On the basis of the entire set of predicted transcripts in the Drosophila genome, Michael Boutros (Harvard Medical School and German Cancer Research Center, Heidelberg, Germany) has generated 21,000 double-stranded RNAs and established methods for cell-based high-throughput RNA interference (RNAi) screens that show great promise. Sherman Weissman (Yale University) and Tom Gingeras (Affymetrix Inc., Santa Clara, USA) both use DNA microarrays that interrogate the entire length of human chromosomes 21 and/or 22 to identify binding sites for several transcription factors, as well as to comprehensively identify transcribed sequences. In some ways these 'genomic tiling' studies refer us back to square one and genome annotation, in that large fractions of the detected transcripts derive from chromosomal regions outside known or predicted genes, or are expressed antisense to previously annotated regions.

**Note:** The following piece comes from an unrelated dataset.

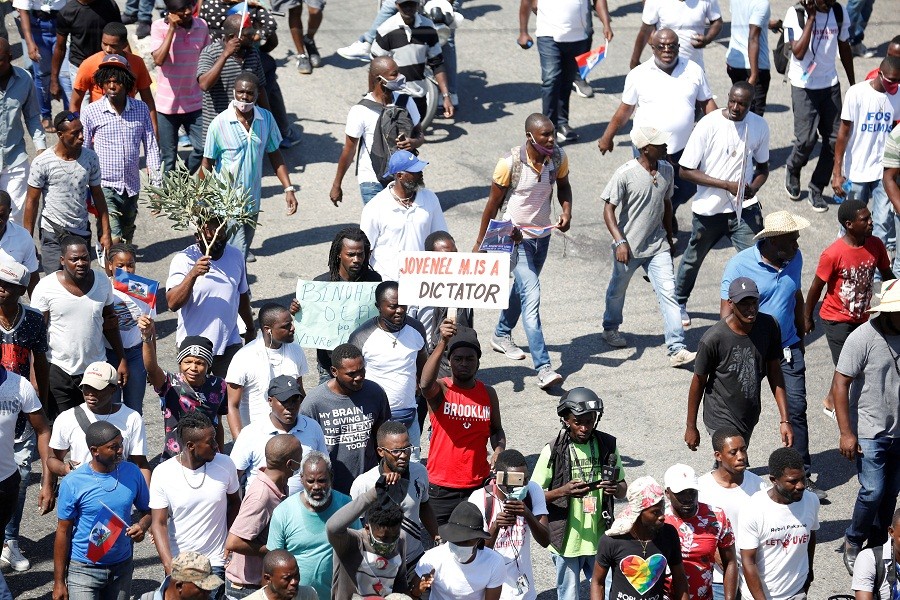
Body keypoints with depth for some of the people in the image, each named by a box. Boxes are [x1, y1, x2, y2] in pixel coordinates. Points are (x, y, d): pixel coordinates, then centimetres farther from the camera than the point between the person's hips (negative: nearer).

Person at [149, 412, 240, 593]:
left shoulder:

A substantial proportion of identified transcription-factor-binding sites also maps well away from known genes.
In summary, the presentations at this year's meeting demonstrate the maturation of a research area that is now often referred to as functional genomics (Figure 1). An earlier sense of urgency to get beyond merely cataloging transcribed sequences has perhaps been assuaged by an impressive body of studies reporting substantial progress in this regard. Nevertheless, new genome-sequencing data, innovation in high-throughput technologies, and the growing pace in generating complex functional genomic datasets will ensure lively activity across all levels of research in this area for years to come.
Figure 1. The 'Functional Genomics Waltz'. Some of the research areas that featured prominently at the workshop have been 'mapped' onto a foot diagram of the 'International Waltz Routine'.